▶ Job item: Report, as a bare number, how many lines of the material below contain the word "Vampire".

---- Dataset

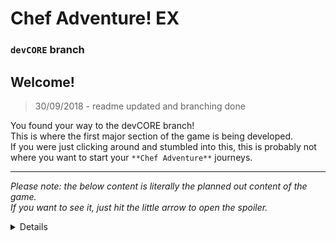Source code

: # Chef Adventure! EX
### `devCORE` branch
## Welcome!
> 30/09/2018 - readme updated and branching done

You found your way to the devCORE branch!<br/>
This is where the first major section of the game is being developed.<br/>
If you were just clicking around and stumbled into this, this is probably not where you want to start your `**Chef Adventure**` journeys.<br/>

---

_Please note: the below content is literally the planned out content of the game._<br/>
_If you want to see it, just hit the little arrow to open the spoiler._

<details>

## Index of Contents:
- [Locations and Pathing](#locations-and-pathing)
- [Crystals](#crystals)
- [Quests](#quests)
- [Characters](#characters)
- [Plot Progression](#plot-progression)

---
---
---

# Locations and Pathing

## List of locations
- Caves
- Forest
- Mountains
- Lakes
- Volcano
- Marshlands
- Prairie
- Castle
- Subterranean
- Heaven


## Pathing:
Caves > Forest > Caves > Mountains > Forest > Lakes > Caves > Volcano > Mountains //
> The path splits after the second crystal is obtained from the mountains.

### Alex’s Path:
Marshlands > Prairie > Castle // 
Caves > Mountains > Heaven

### Alice’s Path:
Forest > Lakes > Castle // 
Caves > Volcano > Subterranean


### Trials:
> From the castle, the player is put through a trial which varies by leader.

Path(Caves) > Trial(Mountains)  > Course(Lakes)  > Gauntlet(Volcano)

---
---
---

# Crystals
## Crystal Locations
 - The Caves; The initial crystal of distribution included in the intro dungeon.
 - The Forest; Protected by trolls and their chieftain, several waves of trolls help the chief.
 - The Mountains; Protected by a flock of Harpies, led by a Siren.
 - The Ruins(castle); Tons of traps, deep in the dungeon of the Castle, guarded by 1st boss Vampire.

## Crystal Functions
_NOTE: Each crystal has a miniquest you can take to “feed” it and level it up, giving it __+additional abilities.___
- Distribute;
> Allows distribution of points after levelup.<br/>
__+unlocks higher and lower difficulty levels__
- Create; 
> Enables Treis to create nanobot accesories.<br/>
__+unlocks accessories that will teach skills__
- Empower;
> Enables Xavier to create passive bonus skills.<br/>
__+unlocks equipment that can be leveled up__
- Destroy;
> Breaks the seal on the final dungeon.<br/>
__+unlocks the other final dungeon and access to Alice/Alex__

---
---
---

# Quests
## The Caravan/Town
Rebuilding the town is an optional side quest that becomes available after the player collects the second crystal and the pair split. Depending on who the player chose to follow determines which of the carpenters will be found. The player can choose to NOT build the Town, and all the people found will simply hang out in The Mainstay.

## Treis/Xavier-love interest
The player has the optional opportunity to further/develop a love interest with either Treis(Alex) or Xavier(Alice). The interest is developed through a series of “date”-type quests with the designated partner, and can have varying results. These quests are time sensitive, and CAN BE MISSED. If too many are missed, the game will cease the continuation of the quests. If the dates go extremely poorly, the game will cease the continuation of the quests.

## “Sidequest” chain
Claiming the forest crystal(#2) unlocks a wave of anomalies across the island the story takes place on. These anomalies are caused by a disturbance in the balance of things from the crystals, which result in mini “hives” of monsters being loosed in various areas where a “king” monster dwells. Defeating the king of each hive unlocks a different type of passive to be leveled up. The clearing of these hives is not integral to the completion of the main story quest, but helps the player greatly and impacts the ending of the game.

---
---
---

# Characters
## Alex the Fighter
The male protagonist of the story. Specializes in melee type weapons, though is also capable of utilizing Bows and various ranged tools.

## Alice the Acolyte, 
The female protagonist of the story. Specializes in using magic staves to launch projectiles. Is also capable of a wide arsenal of spells based on the equipment being worn.

## Gilbert the Merchant
 Gilbert is the primary merchant that does traveling and peddles his wares to the protagonists. He starts as a merchant of many types, selling weapons/armor/items/etc… but after acquiring the blacksmith he stops selling weapons/armor.

## Leo the Alchemist
Leo is the only one who is capable of creating potions for the protagonists, for a fee. Later, he will also be able to help you craft useful potions for in-battle effects, like rage potions or shielding potions. Leo has 2 nameless assistants that can be rescued who will fetch ingredients for him.

## Treis the Engineer
Treis is the upbeat inventor/engineer that builds tools for the protagonists, and eventually after the pair splits, develops a love interest in Alex. Her abilities in creating tools is unmatched, and eventually evolves into creating explosives and various accessories that enable unique passives to be learned over time by the protagonists. You can also rescue 1 nameless assistant, one who does the mindless work.

## Silus-Innkeeper
Silus is the silent innkeeper. He almost never talks, but is the one who originally ran the inn before it was attacked by monsters. He is also the only one that is NOT a part of the caravan, and eventually will open up and allow the Inn to expand and go over details and pricing for rebuilding the town with you and the carpenter you save. You can also rescue 2 nameless assistants, his bartender and cleaning maid.

## Viktor/Viskor-Blacksmith(s)
Viktor and Viskor are twin blacksmiths. They work together on everything and may as well be considered a single person as far as seamless teamwork and functionality is concerned. They will take over selling weapons/armors to you after you save them. After you complete their quests, they will also be able to assist you in upgrading your weaponry given you provide the proper materials.

## Xavier the Enchanter
Xavier is a dark and mysterious gentleman who specializes in dark magic and binding enchantments. He is also the love interest that Alice falls for after the pair splits. Rescuing him will unlock Leo’s capability to create magical potions that heighten your abilities and do other random things. Completing his various quests will reward you with learnable passives through slaying of monsters and other events.

## Tac(or)Mill-Carpenter
 > (not yet implemented or details planned out).

---
---
---

# Plot Progression
## Chapter 1: The First Steps
The duo begins the story in the initial cave where they battle and earn the first of four crystals allowing the primary element of gameplay: Distribution. The crystal then guides the player into the first Cave, where the caravan members are scattered about. Lack of tools push the player to explore the Forest where the player discovers the “wreckage”, and can save the engineer from the caravan.

## Chapter 2: The Split
Alice begins to hunger more for the power of the crystals and what they are, thinking Alex is becoming too soft and unmotivated to continue, and Alex thinks Alice is becoming too intense about the crystals, the pair split, allowing the player to follow either Alex or Alice. (will permit for a love-interest to develop, and the type of town to develop) This happens after the acquisition of the second crystal. Whomever is the leader will take the two crystals, while the other party member will encounter the player at the third and final crystals.

## Chapter 3: The Trials
The third crystal is located in the Castle, the second crystal will guide the player on a different path depending on who the player chooses to follow. The caravan members have seemed to be hiding something and all too willing to help Alex/Alice in their quest. The ultimate goal for the caravan is protecting the crystals, whether it is returning these crystals to the kingdom from which they came, or giving these crystals to the deity of the Subterrain/Heaven. Their goal is not made apparent until the pair split, in which case the town will take the side of the one that the player controls. 

## Chapter 4a: Alice is a Force
If Alice is the leader, then the town will seek to go to Heaven and amplify the powers of the crystals by destroying the deity up there in the name of the deity in the Subterrain, and absorbing its power into the final crystal. Doing this will enable Alice to recruit Alex back into service via mind control from the crystals.

## Chapter 4b: Alex Brings Justice
If Alex is the leader, then the town will seek to go to the Subterrain and protect the power of the crystals by destroying the deity down there, and preventing the deity from laying waste with the crystals. Afterwards, Alex will deliver the 4 crystals to the kingdom to finish the main storyline. Doing this will free Alice from the grip of the magical attunement link to the crystals. 

## Chapter 5: The Aftermath
After the player reunites with the partner, there will be a small quest that will basically reunite the two on the same playing ground (to enable further content creation). Then the player will have control to proceed into doing the post-game dungeons. These dungeons are unlocked by doing the miniquest for the 4th crystal. Multiple quests will be available, though they will be sequentially unlocked to encourage progression.

---

(original plot from VX Ace)
- Chapter 1:	The Cave; A Den of Monsters
	Gotta get that Tasty Stew, and other recipes learned.
	Learn how to use a new weapon type: The Bow
	[LV011]Defeat boss: Vampire
	Unlock the first teleportation device
	Learn how to use a new weapon type: The Axe
	  Access to first bonus segment is now available*

- Chapter 2:	The Forest; Trees Entwined with Mystery
	Entering the forest requires the Axe.
	Find the Mushrooms so you can wake up the Inventor.
	Waking the Inventor earns a new accessory: The Gloves
	Also permits usage of the first teleporter to and from the caves
	Raid the caravan wreckage for Treis’ tools.
	[LV018]No boss for The Forest, yet.

- Chapter 3:	The Mountain; Negative Peaks and Arctic Times
	Collecting Hazelnuts is a tedious, tedious task, need 15x.
	50x Arrowheads are easy enough to come by, Gilbert.
	Both gloves and axe are necessary to scale the mountain.
	[LV025]Defeat boss: Wind Drake
	Find the Aerolite to combine with nuts and arrows for Treis.
	Providing materials will earn you… The Hookshot from Treis.
	Next stop: claim the 2nd crystal in the Forest.
	  Access to second bonus segment is now available**

- Chapter 4:	The Forest; The Wrath of Trolls and Voodoo
	Hookshot enables access the forest ruins, the home of the trolls.
	
- Chapter 5:	The Volcano; Fiery Ancient Ruins
	  Access to third bonus segment is now available***

- Chapter 6:	The Marshlands; Plagued and Forgotten Waste

- Chapter 7:	The Prairie; Land of Titans

- Chapter 8:	The Castle; Wicked Demons of Tyranny

</details>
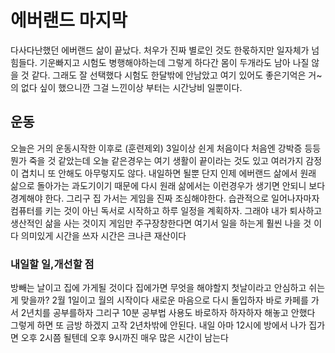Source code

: # 에버랜드 마지막

다사다난했던 에버랜드 삶이 끝났다. 처우가 진짜 별로인 것도 한몫하지만 일자체가 넘 힘들다. 기운빠지고 시험도 병행해야하는데 그렇게 하다간 몸이 두개라도 남아 나질 않을 것 같다. 그래도 잘 선택했다 시험도 한달밖에 안남았고 여기 있어도 좋은기억은 거~의 없다 싶이 했으니깐 그걸 느낀이상 부터는 시간낭비 일뿐이다. 

## 운동

오늘은 거의 운동시작한 이후로 (훈련제외) 3일이상 쉰게 처음이다 처음엔 강박증 등등 뭔가 죽을 것 같았는데 오늘 같은경우는 여기 생활이 끝이라는 것도 있고 여러가지 감정이 겹치니 또 안해도 아무렇지도 않다. 내일하면 될뿐 단지 인제 에버랜드 삶에서 원래 삶으로 돌아가는 과도기이기 때문에 다시 원래 삶에서는 이런경우가 생기면 안되니 보다 경계해야 한다. 그리구 집 가서는 게임을 진짜 조심해야한다. 습관적으로 일어나자마자 컴퓨터를 키는 것이 아닌 독서로 시작하고 하루 일정을 계획하자. 그래야 내가 퇴사하고 생산적인 삶을 사는 것이지 게임만 주구장창한다면 여기서 일을 하는게 훨씬 나을 것 이다
의미있게 시간을 쓰자 시간은 크나큰 재산이다

### 내일할 일,개선할 점

방빼는 날이고 집에 가게될 것이다 집에가면 무엇을 해야할지 첫날이라고 안심하고 쉬는게 맞을까? 2월 1일이고 월의 시작이다 새로운 마음으로 다시 돌입하자
바로 카페를 가서 2년치를 공부를하자 그리구 10분 공부법 사용도 바로하자 하자하자 해놓고 안했다 그렇게 하면 또 금방 하겠지 고작 2년차밖에 안된다. 내일 아마 12시에 방에서 나가 집가면 오후 2시쯤 될텐데 오후 9시까진 매우 많은 시간이 남는다 
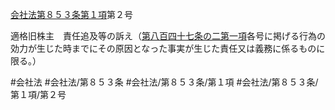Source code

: [会社法第８５３条第１項](会社法＿＿＿＿第８５３条第１項)第２号

適格旧株主　責任追及等の訴え（[第八百四十七条の二第一項](会社法＿＿＿＿第８４７条の２第１項)各号に掲げる行為の効力が生じた時までにその原因となった事実が生じた責任又は義務に係るものに限る。）


#会社法
#会社法/第８５３条
#会社法/第８５３条/第１項
#会社法/第８５３条/第１項/第２号
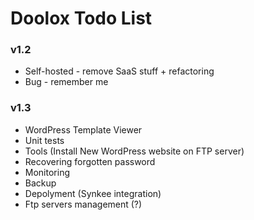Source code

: Doolox Todo List
================

### v1.2 ###

* Self-hosted - remove SaaS stuff + refactoring
* Bug - remember me

### v1.3 ###

* WordPress Template Viewer
* Unit tests
* Tools (Install New WordPress website on FTP server)
* Recovering forgotten password
* Monitoring
* Backup
* Depolyment (Synkee integration)
* Ftp servers management (?)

--------

▶ Task result: 2